Brooke County is where the Grimes Golden, a long-time favorite for eating, cooking and making cider, developed. It was found growing on the Thomas Grimes farm some 200 years ago, and if local lore is to be believed, there's a very good reason for it.

"(It's said) Johnny Appleseed planted the tree two miles east of Wellsburg on Washington Pike — it was the Washington turnpike then from Washington (Pa.) to the Ohio River," Jack said. "The Conestoga wagons would come this way because it was easier to cross the river here in Wellsburg than down in Wheeling."

Johnny Appleseed, of course, was really John Chapman. 

"He and his brother had left Massachusetts, walking across New York and Pennsylvania and ending up in Pittsburgh," Jack said. "His brother stayed there, but John Chapman headed out in a canoe with buckskin bags of apple seeds he planted along the river as he went south to Illinois."
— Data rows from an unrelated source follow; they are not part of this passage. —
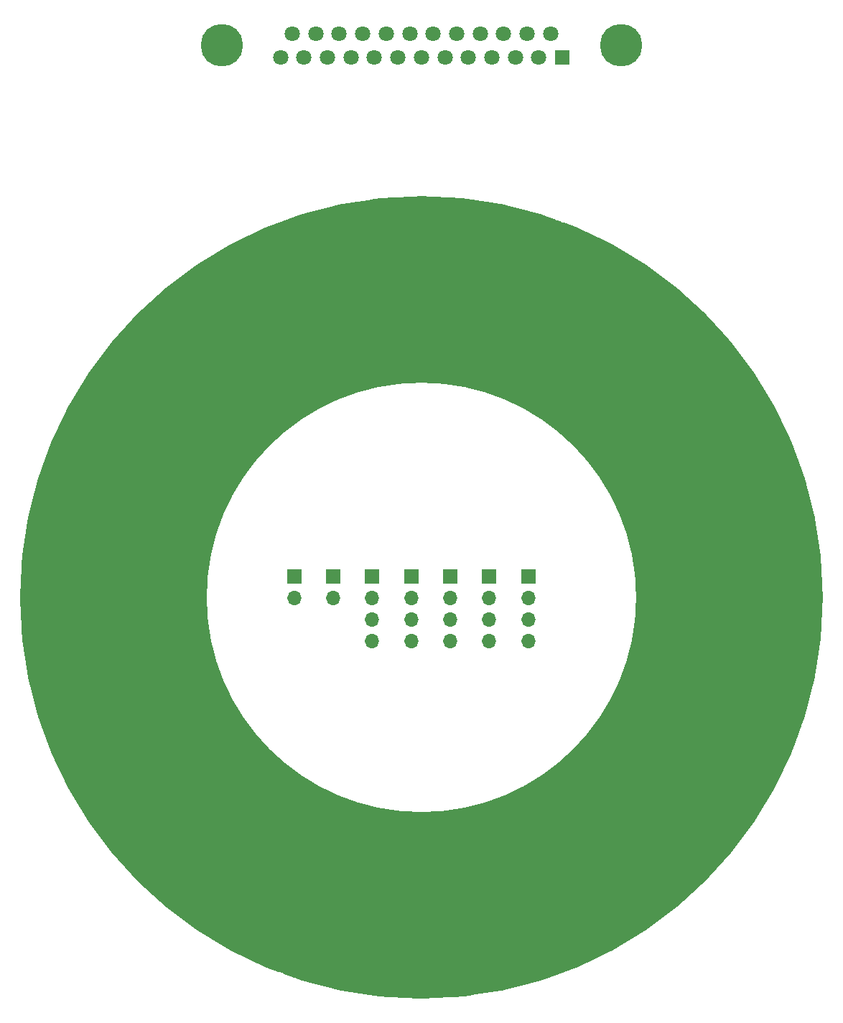
<source format=gbr>
%TF.GenerationSoftware,KiCad,Pcbnew,7.0.2*%
%TF.CreationDate,2023-11-03T12:42:45-06:00*%
%TF.ProjectId,KF50_DB25_PinHeader,4b463530-5f44-4423-9235-5f50696e4865,rev?*%
%TF.SameCoordinates,Original*%
%TF.FileFunction,Soldermask,Top*%
%TF.FilePolarity,Negative*%
%FSLAX46Y46*%
G04 Gerber Fmt 4.6, Leading zero omitted, Abs format (unit mm)*
G04 Created by KiCad (PCBNEW 7.0.2) date 2023-11-03 12:42:45*
%MOMM*%
%LPD*%
G01*
G04 APERTURE LIST*
%ADD10C,22.000000*%
%ADD11C,10.000000*%
%ADD12O,1.700000X1.700000*%
%ADD13R,1.700000X1.700000*%
%ADD14C,5.000000*%
%ADD15C,1.800000*%
%ADD16R,1.800000X1.800000*%
G04 APERTURE END LIST*
D10*
X36323279Y0D02*
G75*
G03*
X36323279Y0I-36323279J0D01*
G01*
D11*
%TO.C,H8*%
X38341001Y15881362D03*
%TD*%
%TO.C,H7*%
X38341001Y-15881362D03*
%TD*%
D12*
%TO.C,J8*%
X-15000000Y-40000D03*
D13*
X-15000000Y2500000D03*
%TD*%
D12*
%TO.C,J7*%
X-10400000Y-40000D03*
D13*
X-10400000Y2500000D03*
%TD*%
D12*
%TO.C,J6*%
X-5800000Y-5120000D03*
X-5800000Y-2580000D03*
X-5800000Y-40000D03*
D13*
X-5800000Y2500000D03*
%TD*%
D12*
%TO.C,J5*%
X-1200000Y-5120000D03*
X-1200000Y-2580000D03*
X-1200000Y-40000D03*
D13*
X-1200000Y2500000D03*
%TD*%
D12*
%TO.C,J4*%
X3400000Y-5120000D03*
X3400000Y-2580000D03*
X3400000Y-40000D03*
D13*
X3400000Y2500000D03*
%TD*%
D12*
%TO.C,J3*%
X8000000Y-5120000D03*
X8000000Y-2580000D03*
X8000000Y-40000D03*
D13*
X8000000Y2500000D03*
%TD*%
D12*
%TO.C,J2*%
X12600000Y-5120000D03*
X12600000Y-2580000D03*
X12600000Y-40000D03*
D13*
X12600000Y2500000D03*
%TD*%
D14*
%TO.C,J1*%
X-23520000Y65080000D03*
X23520000Y65080000D03*
D15*
X-15235000Y66500000D03*
X-12465000Y66500000D03*
X-9695000Y66500000D03*
X-6925000Y66500000D03*
X-4155000Y66500000D03*
X-1385000Y66500000D03*
X1385000Y66500000D03*
X4155000Y66500000D03*
X6925000Y66500000D03*
X9695000Y66500000D03*
X12465000Y66500000D03*
X15235000Y66500000D03*
X-16620000Y63660000D03*
X-13850000Y63660000D03*
X-11080000Y63660000D03*
X-8310000Y63660000D03*
X-5540000Y63660000D03*
X-2770000Y63660000D03*
X0Y63660000D03*
X2770000Y63660000D03*
X5540000Y63660000D03*
X8310000Y63660000D03*
X11080000Y63660000D03*
X13850000Y63660000D03*
D16*
X16620000Y63660000D03*
%TD*%
D11*
%TO.C,H6*%
X15881362Y38341001D03*
%TD*%
%TO.C,H5*%
X-15881362Y-38341001D03*
%TD*%
%TO.C,H4*%
X15881362Y-38341001D03*
%TD*%
%TO.C,H3*%
X-38341001Y-15881362D03*
%TD*%
%TO.C,H2*%
X-38341001Y15881362D03*
%TD*%
%TO.C,H1*%
X-15881362Y38341001D03*
%TD*%
M02*

</source>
The story, as it's been passed down through the generations locally, is that Chapman planted some of those seeds on the Grimes farm.

"That's why I love West Virginia so much," Jack said. "There's no state that has the history we do. I've traveled everywhere. ... Family matters here. People pass this stuff down from generation to generation."

Jack and co-chairs, Rita Ramsey and Michael O'Brien, stage Applefest with help from a dozen or so volunteers and a lot of support from local businesses. A couple of local banks cordon off their parking lots to make room for amusement rides and a midway, pony rides and other kid-friendly activities. Another sponsors an art contest for first through fourth graders, buying wooden cutouts along with the glue, glitter, paints and brushes kids need to decorate them with and, when it's done, the entries are hung in the town square.

"Our  local merchants and businesses truly do support Applefest. They really step up to plate," he said.

Vendors sell everything from Mexican and Chinese foods to hot dogs, hamburgers, barbecue chicken and funnel cakes, but the star of the show, of course, is the apple. 

"We have one vendor that brings in about 800 bushels of apples (from their orchard). They'll bring in seven different varieties," he said. "People will come from all around to get the different types; they can't get them at their grocery store.  We also have a church that's been with us from the start. They make apple butter. I think they sell 2,400 quarts in three days. It's the only fundraiser they do."

Other groups sell apple dumplings topped with ice cream, or apple slices drizzled with hot caramel, apple fritters and apple pies. The Kiwanis club sells about 3,000 (mini) pies during those three days. And there's apple cider, lots of apple cider.

To keep kids busy, Jack said they have pumpkin decorating contests and a pet show as well as the midway.

"We've had children bring in rabbits and turtles. We even had a child come in once with grasshoppers," he said. "It's all family-oriented. We just want everyone to come and have a good time."

There's also plenty of live entertainment, including Elvis impersonators.

The festival is held the first full weekend in October, Jack said, "and we get probably 14,000 to 18,000 people in three days, depending on the weather. A lot of them come back year after year."